Industry Minister François-Philippe Champagne won't say whether the process to replace a fleet of aging military patrol planes will be an open-source bid, as Bombardier Inc. and the heads of Canada's two biggest provinces urge him to "level the playing field."

On Tuesday, Champagne told reporters in Ottawa the federal government has so far steered clear of a determination on whether Montreal-based Bombardier Inc. will have a chance to submit a tender on new reconnaissance aircraft.

“There is no decision made,” Champagne said in French. "In military acquisitions, it is rarely very, very fast. It's complex, too."

Citing cost, availability and capability, he said, "We will make the best decision in the interest of Canadians."

For months, Bombardier CEO Éric Martel has been pushing Ottawa to put out a request for proposals as he promotes the company's still non-existent surveillance plane over a Boeing Co. alternative — the apparent frontrunner.

Bombardier joined forces earlier this year with U.S.-based General Dynamics on a patrol aircraft, a modified version of its Global 6500 business jet with submarine-hunting technology. 

Both partners have called on the government to launch an open procurement process to supplant the Royal Canadian Air Force's 14 CP-140 Aurora maritime patrol planes, built by Lockheed Martin and set to retire in 2030 after a half-century of service.

However, Public Services and Procurement Canada describes Virginia-based Boeing's P-8A Poseidons as "the only currently available aircraft that meets all of the CMMA (Canadian Multi-Mission Aircraft) operational requirements" — particularly around intelligence gathering, surveillance and anti-submarine warfare.

Ontario Premier Doug Ford and Quebec Premier François Legault renewed their demand from July to "level the playing field" and launch an open bid.

"While Canadian manufacturers are stepping up and have responded to their call, the federal government continues to signal its intent to lock these companies and workers out of its procurement process," the premiers said in a joint statement.

They called on the House of Commons to ask the parliamentary budget officer to review the costs and "consequences" linked to the decision.

Earlier Tuesday, Bombardier's CEO lauded his plane's benefits, claiming it would be 30 per cent to 40 per cent cheaper than Boeing's and noted it would be built and assembled in Montreal and Toronto.

"You wouldn't hear me try to bid on a fighter program. We don't have that expertise," Martel told reporters after a speech to the annual Canadian Aerospace Summit in Ottawa. "But on this one, we do. We can do it and we can actually deliver a superior product."

Boeing, like Bombardier and General Dynamics, has sought to tout its Canadian bona fides.

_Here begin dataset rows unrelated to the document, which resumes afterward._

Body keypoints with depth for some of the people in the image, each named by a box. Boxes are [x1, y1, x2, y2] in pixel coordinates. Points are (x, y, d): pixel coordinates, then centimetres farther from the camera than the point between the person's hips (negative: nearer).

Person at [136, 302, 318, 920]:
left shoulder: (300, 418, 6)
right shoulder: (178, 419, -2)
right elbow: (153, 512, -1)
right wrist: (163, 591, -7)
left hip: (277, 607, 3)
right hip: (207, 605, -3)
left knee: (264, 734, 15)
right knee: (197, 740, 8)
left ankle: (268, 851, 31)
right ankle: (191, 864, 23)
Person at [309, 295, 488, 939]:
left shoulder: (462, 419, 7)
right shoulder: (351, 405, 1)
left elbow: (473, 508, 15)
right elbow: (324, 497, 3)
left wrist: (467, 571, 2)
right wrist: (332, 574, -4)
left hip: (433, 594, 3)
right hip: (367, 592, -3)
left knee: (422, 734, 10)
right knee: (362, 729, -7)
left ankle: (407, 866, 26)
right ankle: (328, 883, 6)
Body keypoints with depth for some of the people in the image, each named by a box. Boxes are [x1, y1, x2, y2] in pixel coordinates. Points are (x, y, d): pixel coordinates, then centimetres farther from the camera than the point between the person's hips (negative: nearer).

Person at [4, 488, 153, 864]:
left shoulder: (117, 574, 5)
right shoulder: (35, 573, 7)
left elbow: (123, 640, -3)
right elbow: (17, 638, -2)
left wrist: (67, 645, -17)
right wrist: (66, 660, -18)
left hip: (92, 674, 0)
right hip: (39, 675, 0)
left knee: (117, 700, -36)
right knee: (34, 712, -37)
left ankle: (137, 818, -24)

The aircraft giant's P8-A would sustain more than 2,900 jobs and generate $358 million in economic output in Canada annually, according to a Boeing-commissioned study by management consultants Doyletech Corp.

The federal government has also noted the P-8's prevalence among Canadian allies.

“This platform is a proven capability that is operated by several of Canada’s defence partners including all of its Five Eyes allies — the United States, United Kingdom, Australia, New Zealand — as well as Norway and South Korea. Germany has also recently purchased this platform,” the procurement department said in a March 27 statement.

On Tuesday, Champagne touted Canadian aerospace suppliers' links to a range of manufacturers — not just Canadian ones — suggesting that a contract with a foreign firm could still have lucrative ripple effects at home.

“Quebec is the third-largest platform in the world for building aircraft,” Champagne said.

“Never forget that there are suppliers who supply both Bombardier on one side and Boeing on the other … in Quebec,” he said.

“Our duty to taxpayers is to make the best decision for taxpayers, for defence, for national security but obviously for the ecosystem.”

Quebec plays host to 61 per cent of Canada's jobs in the aerospace sector, according to the U.S. International Trade Administration.

The industry contributed over $27 billion to Canada's GDP and nearly 212,000 jobs to its economy last year, the trade administration says, though most of the output goes toward civil aviation rather than defence.